14
Yorum
0
Beğeni
0,0
Puan
1099
Okunma

‘’İşte burada!’’ diye masanın üzerini işaret etti.
Masanın ortasında, alçıdan bir büst duvara doğru bakıyordu.
‘’Bakışlarından rahatsız oldum, çevirdim.’’ dedi.
Klasik sanata meraklı olduğumu biliyordu. Ben de onun yüzünü kara çıkarmadım.
‘’Bunu Vatikan müzesinde görmüştüm. Belvedere Apollon’u diye bilinir. Antik Yunan’ın Roma kopyası. Seninki onun küçültülmüş bir modeli. Orijinali bir insandan daha büyük.’’
Şaşkınlıkla bana baktı:
‘’Ne o, çalışıp da mı geldin?’’
‘’Yok, öyle değil. Müzeyi gezerken Cahide’yle bu büst yüzünden tartışmaya başlamıştık. Ben hayran kalmıştım, o ise ‘’Bu kadar büyük büst mü olur?’’ diye beni terslemişti. O tartışmadan sonra da geziden hayır gelmemişti. Uzun sözün kısası, Apollon’un bu heykelinin hayatımda bir yeri var.’’
‘’Oldu o zaman.’’ Oturmam için kanepeyi işaret etti; ben de paltomu çıkarıp oraya geçtim. Karşımdaki koltuğa oturdu. Bir sigara yaktı. Birkaç nefesten sonra anlatmaya başladı.
‘’Heykeli resmini yapmak için aldım. Akademi öğrencileri için model satan yerler var, onlardan birinden. Çalışmaya başladıktan sonra büstün sıradan bir alçı model olmadığını düşünmeye başladım.’’
‘’Başka bir madde mi kullandıklarını düşünüyorsun?’’
‘’Yok, başka bir maddeden çok canlı gibi olması dikkatimi çekti. Sanki beni odada izliyordu.’’
Sigarasının dumanı bana kahve içmediğimi hatırlattı. Ama o konuya daldığından, kahve içmediğimizin farkında değildi.
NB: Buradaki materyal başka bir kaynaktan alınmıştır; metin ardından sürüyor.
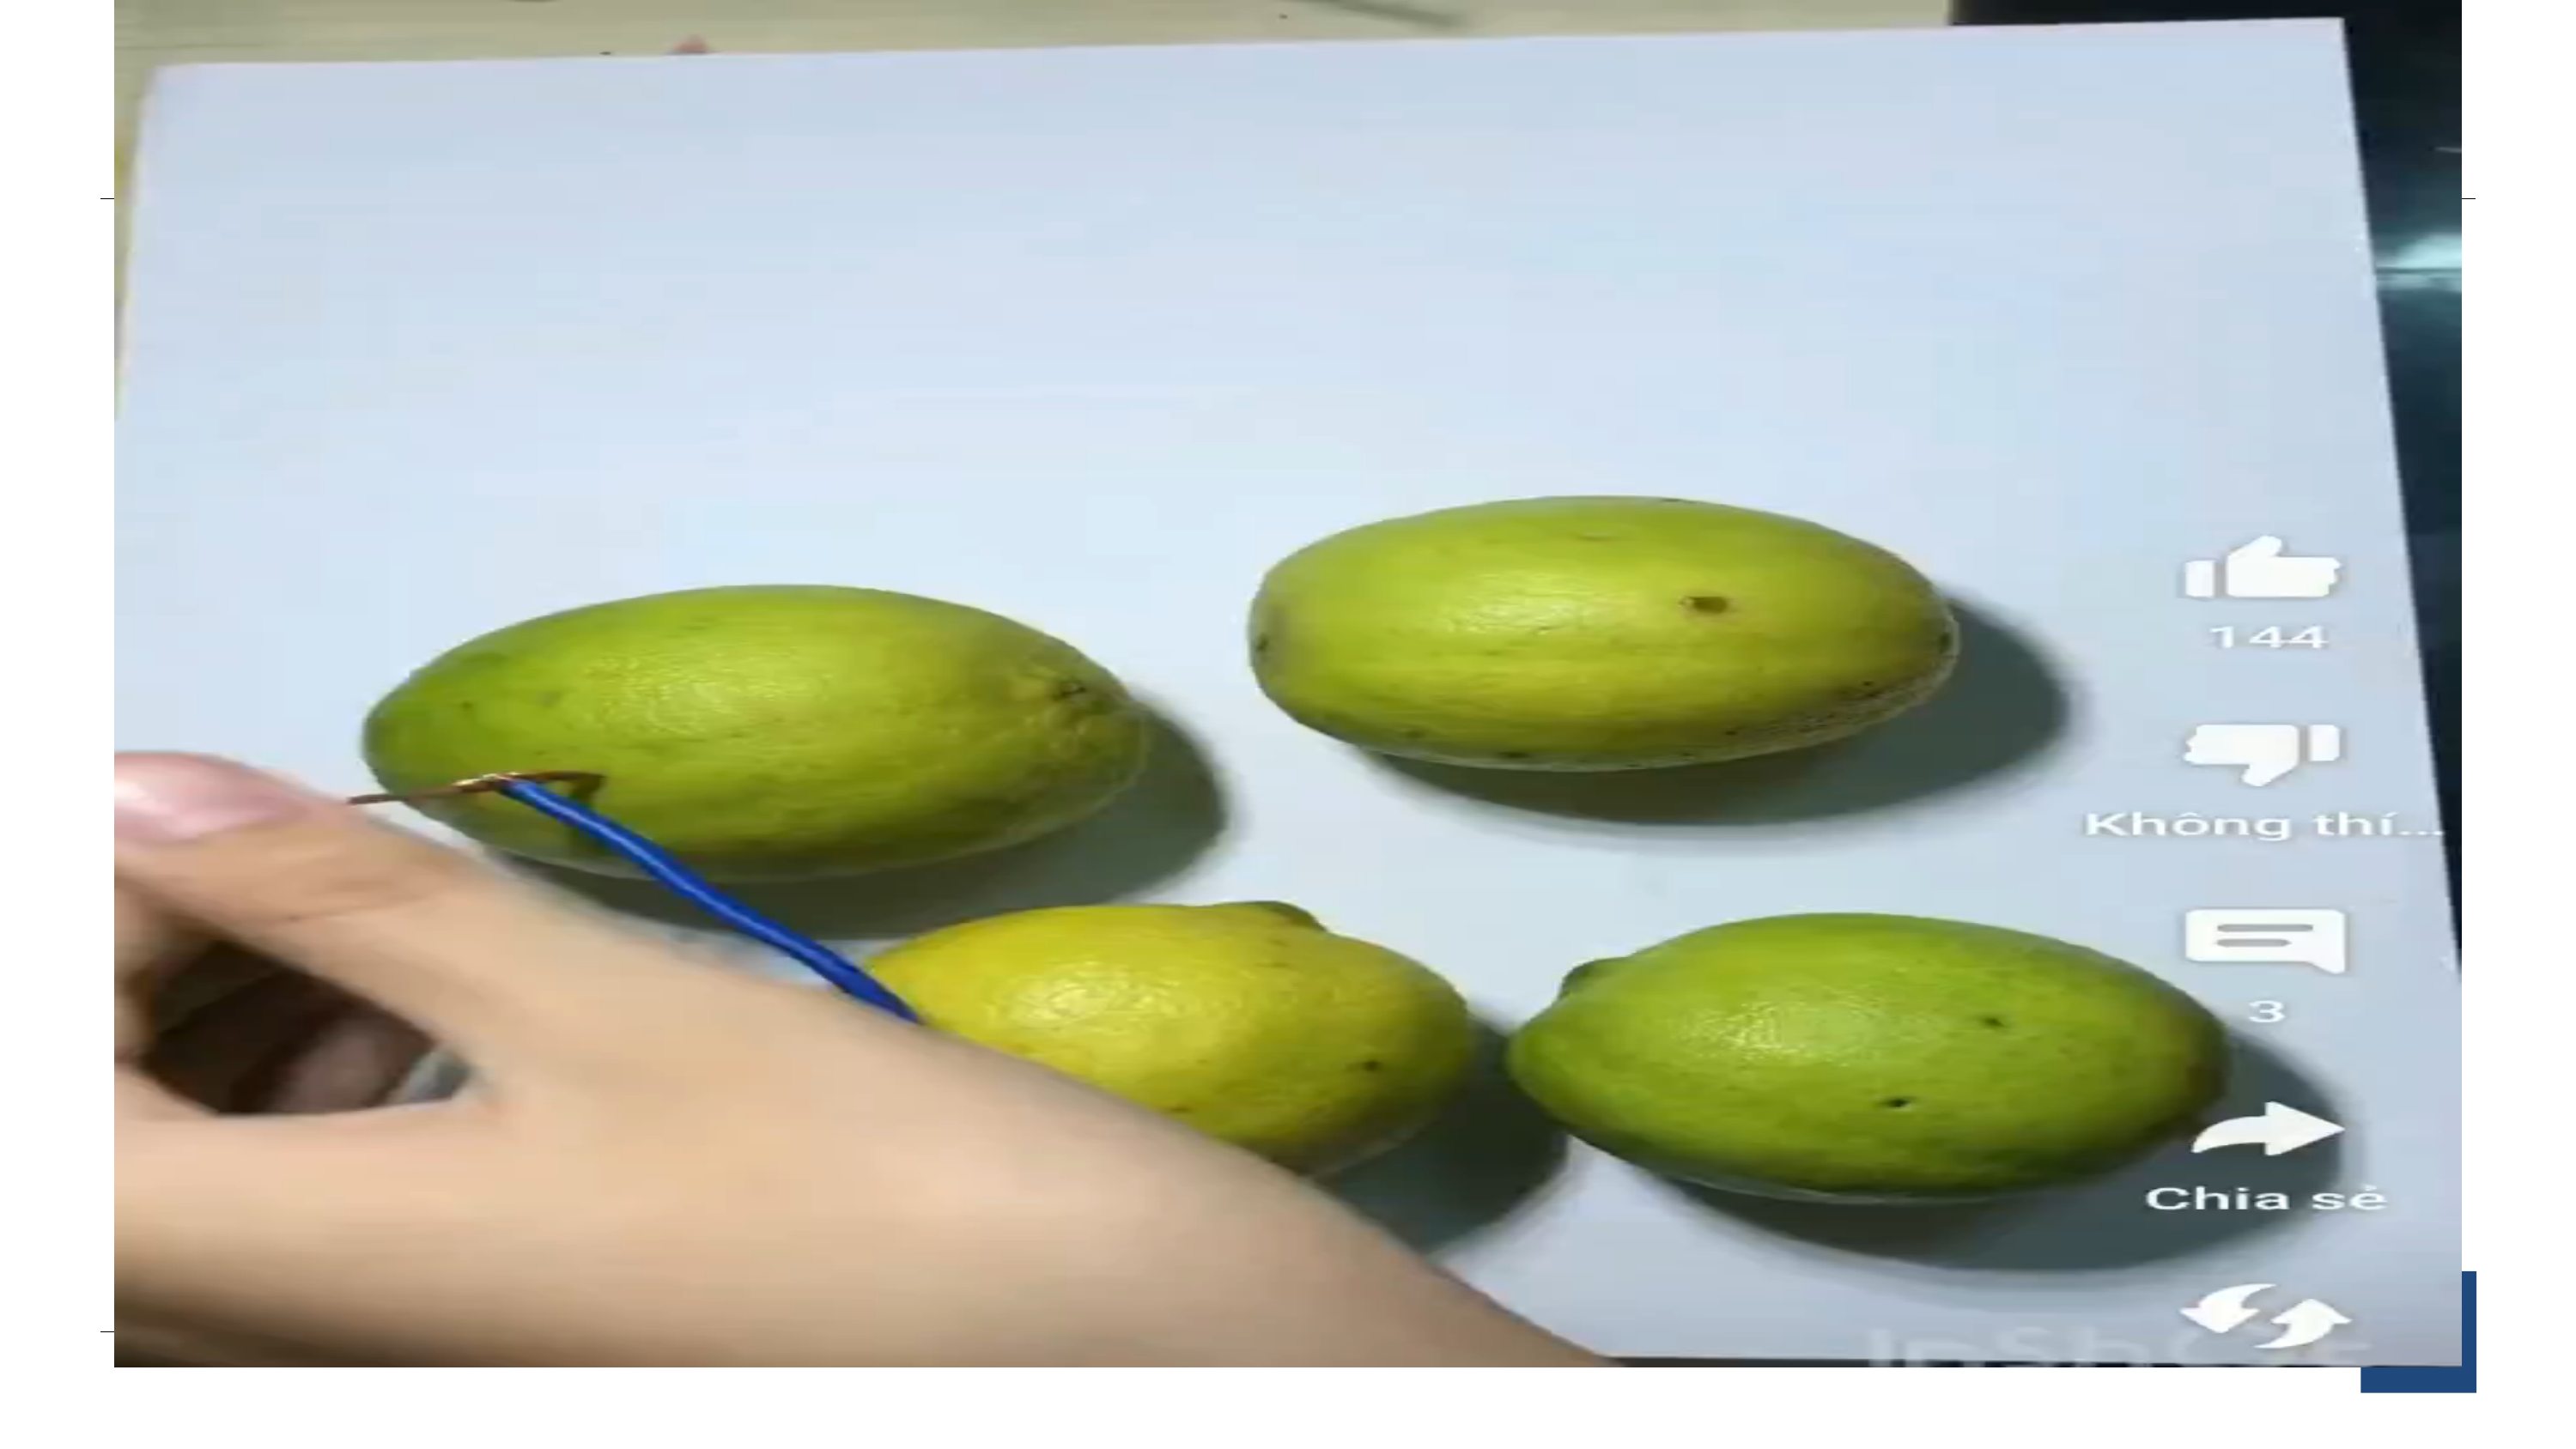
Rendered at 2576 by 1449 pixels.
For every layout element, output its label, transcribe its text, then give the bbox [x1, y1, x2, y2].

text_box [113, 0, 2463, 1368]
slide_number 26 [2360, 1270, 2477, 1393]
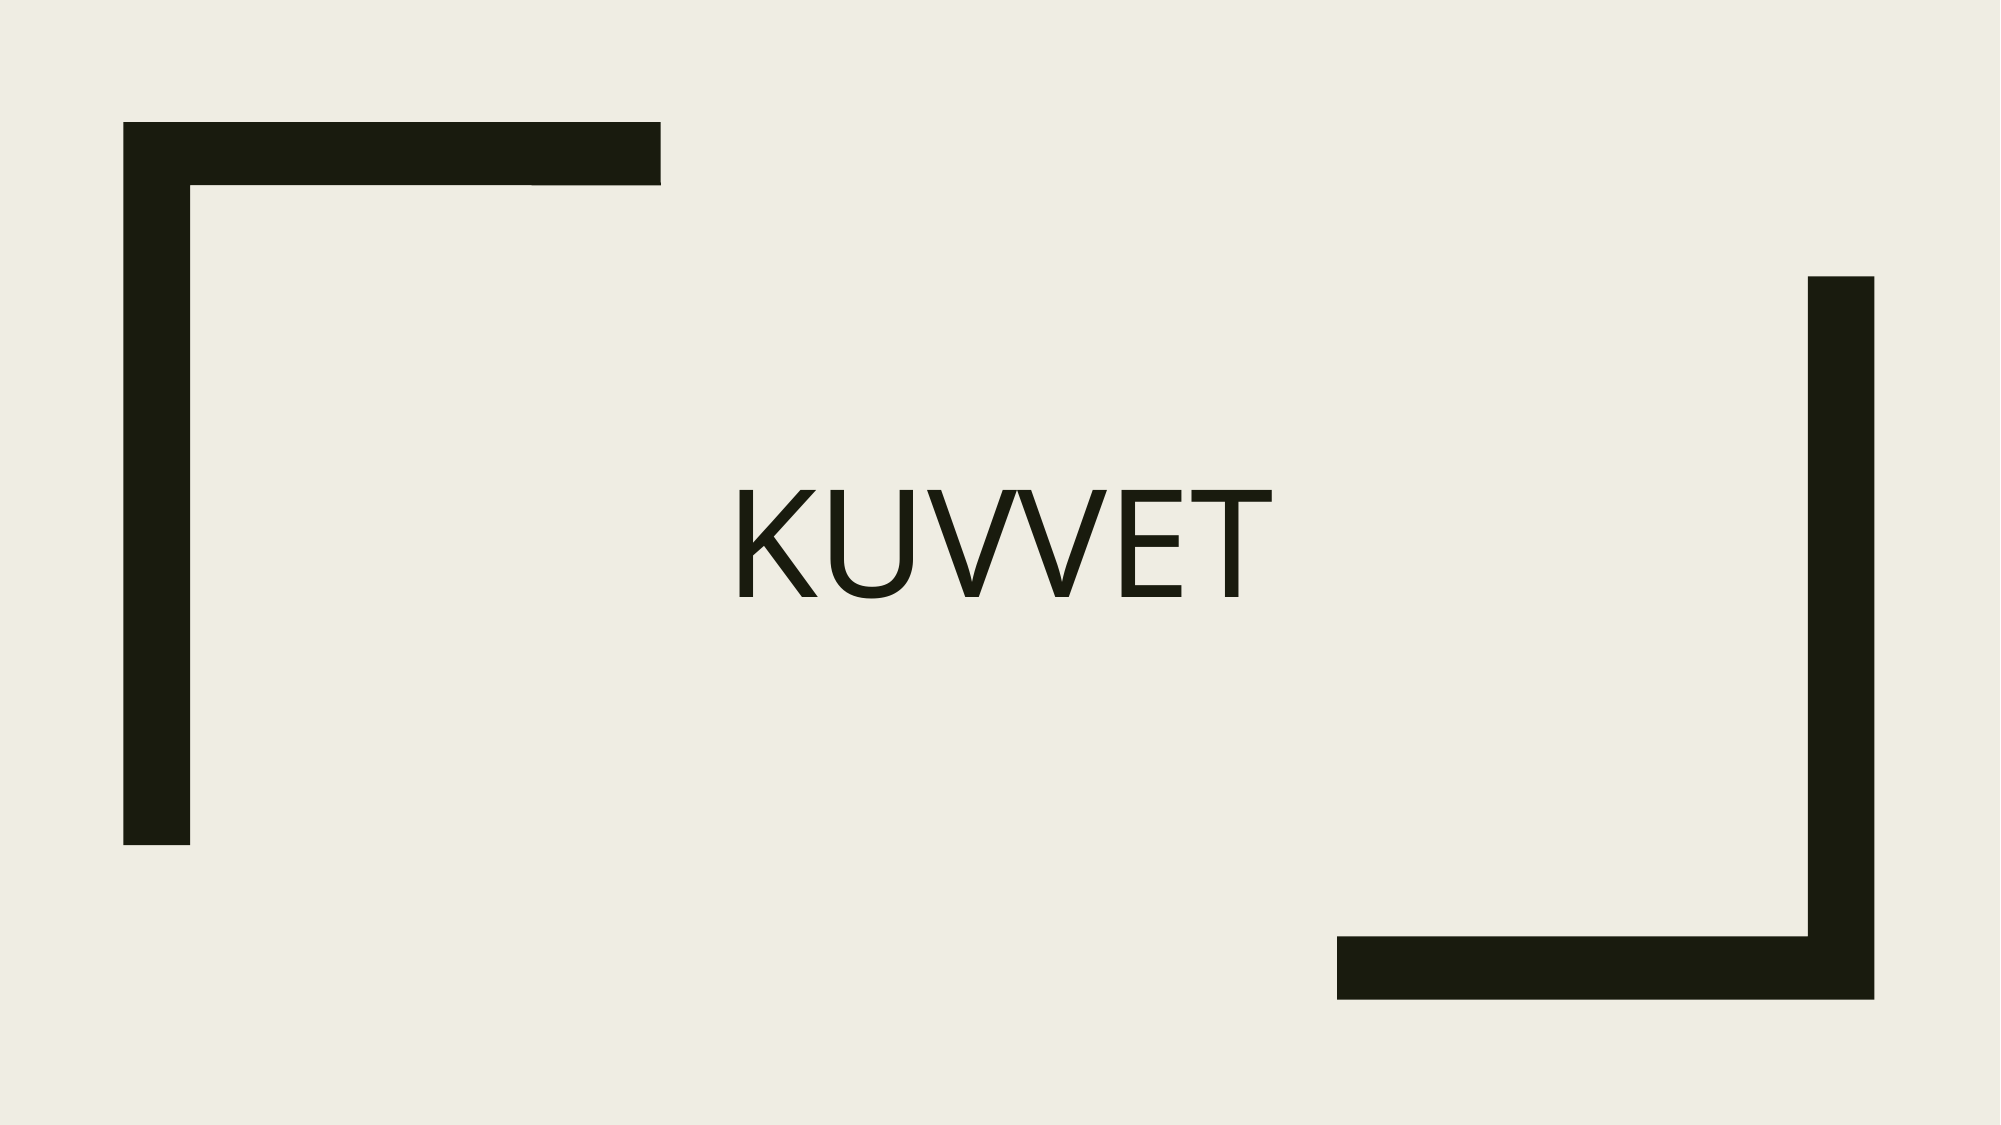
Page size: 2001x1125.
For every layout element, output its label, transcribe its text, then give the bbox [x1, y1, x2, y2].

‘’Bir süre sonra resmini yapmaktan vazgeçtim, büstün kafasını da duvara doğru çevirdim.’’
‘’İyi yapmışsın.’’dedim. Heykelin kendisini gözlediğini düşünen birine başka ne denirdi ki?
Sigarasından son bir nefes daha çekti, sonra sadece yarısını içmiş olmasına rağmen söndürdü. Bir şeyler daha söylememi bekliyor gibiydi.
‘’İstersen sana bir iyilik yapabilirim. Madem resmini yapmayı bırakmışsın, heykele ihtiyacın kalmamış. Onu ben alayım, böylece seni rahatsız etmez.’’
‘’Sen onunla ne yapacaksın?’’
‘’Yalnız bir adam bir heykel başıyla ne yaparsa onu. Konuşacağım.’’
‘’Seninle konuşacağını mı düşünüyorsun?’’
‘’Sen onun sana baktığını düşünüyorsun ama.’’
Cevap vermedi. Getirdiği bir bezle heykeli paketledik. Sonra onu koltuğumun altına aldım, ‘’İyi geceler’’ dileyip çıktım.
Hava soğuktu ama evim yakın olduğu için taksiye binmedim. Yürürken onun sorusunu düşündüm. Bu heykelle ne yapacaktım? Bir köşeye koyabilirdim. Tepesine mum dikerdim, mumluk olurdu. Daha iyisi, etrafına mumları dizer, eve getirdiğim kızlara ‘’Atalarımın inancından vazgeçemedim’’ deyip egzotik bir atmosfer yaratabilirdim. Belki de arkadaşım büstün canlı olduğunda haklıydı. Olabilirdi, daha önce evimde heykel bulundurmamıştım. Neler yapabilecekleri konusunda bir fikrim yoktu.
Peki ya canlanırsa, o zaman ne yapacaktım? ‘’Kusura bakma Apollon, modan geçti.’’ mi diyecektim? İnsan evinde bir tanrı bulursa ne yapar? İkram da mı bulunur? O oturana kadar ayakta mı durur? Sohbet konusu mu arar, yoksa o buyuruncaya değin susar mı?
Kendi kendime gülerken durdum. Bugün yaşamasalar da geçmişteki birilerinin kutsalıyla dalga geçtiğimi farkettim. Ağır bir yüktü koltuğumun altındaki. Baktım bu sorumluluk bana fazla geliyor, büstü ilk gördüğüm çöp tenekesine attım.